🤖 AI Summary
This study challenges the prevailing assumption that finer citation granularity invariably yields better attribution in generative models, systematically examining the impact of sentence-, paragraph-, and document-level citations on both attribution quality and answer correctness. Employing a controlled attribution generation framework and fine-grained evaluation metrics across models ranging from 8B to 120B parameters, the work reveals—for the first time—a non-monotonic interaction between citation granularity and model scale: overly fine-grained citations impair large models’ ability to synthesize information across multiple sentences.

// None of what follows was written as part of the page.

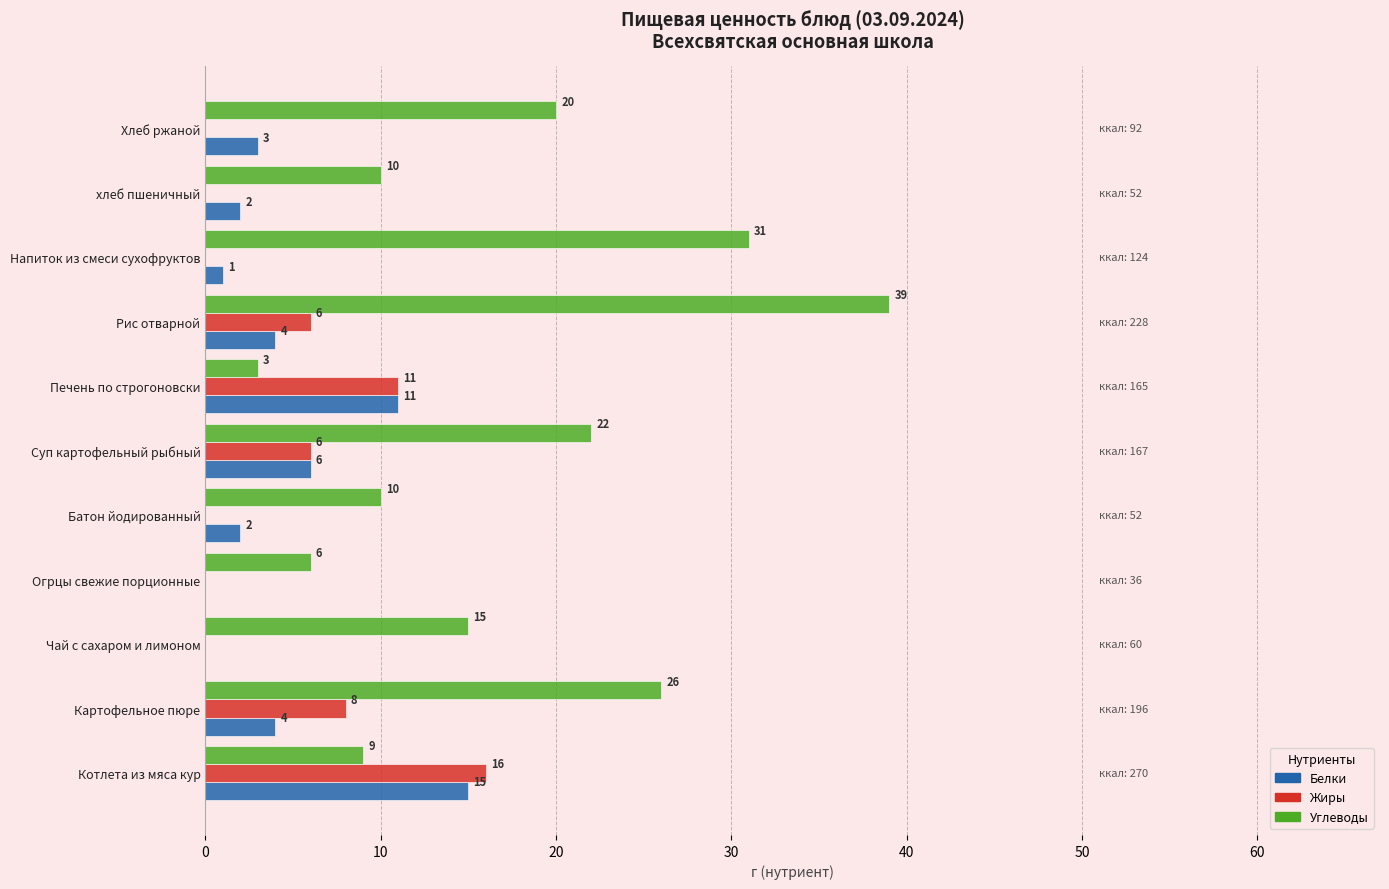

Which series has the largest total across all categories?

Углеводы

Experimental results demonstrate that paragraph-level citations improve attribution quality by 16%–276% over sentence-level citations while maintaining or even enhancing answer accuracy, suggesting that an intermediate granularity aligned with the model’s semantic scope optimally balances credibility and reliability.
📝 Abstract
Citation granularity - whether to cite individual sentences, paragraphs, or documents - is a critical design choice in attributed generation. While fine-grained citations are often preferred for precise human verification, their impact on model performance remains under-explored. We analyze four model scales (8B-120B) and demonstrate that enforcing fine-grained citations degrades attribution quality by 16-276% compared to the best-performing granularity. We observe a consistent performance pattern where attribution quality peaks at intermediate granularities (paragraph-level). Our analysis suggests that fine-grained (sentence-level) citations disrupt necessary semantic dependencies for attributing evidence to answer claims, while excessively coarse citations (multi-paragraph) introduce distracting noise. Importantly, the magnitude of this performance gap varies non-monotonically with model scale: fine-grained constraints disproportionately penalize larger models, suggesting that atomic citation units disrupt the multi-sentence information synthesis at which these models excel. Strikingly, citation-optimal granularity leads to substantial gains in attribution quality while preserving or even improving answer correctness. Overall, our findings demonstrate that optimizing solely for human verification via fine-grained citation disregards model constraints, compromising both attribution faithfulness and generation reliability. Instead, effective attribution requires aligning citation granularity with the model's natural semantic scope.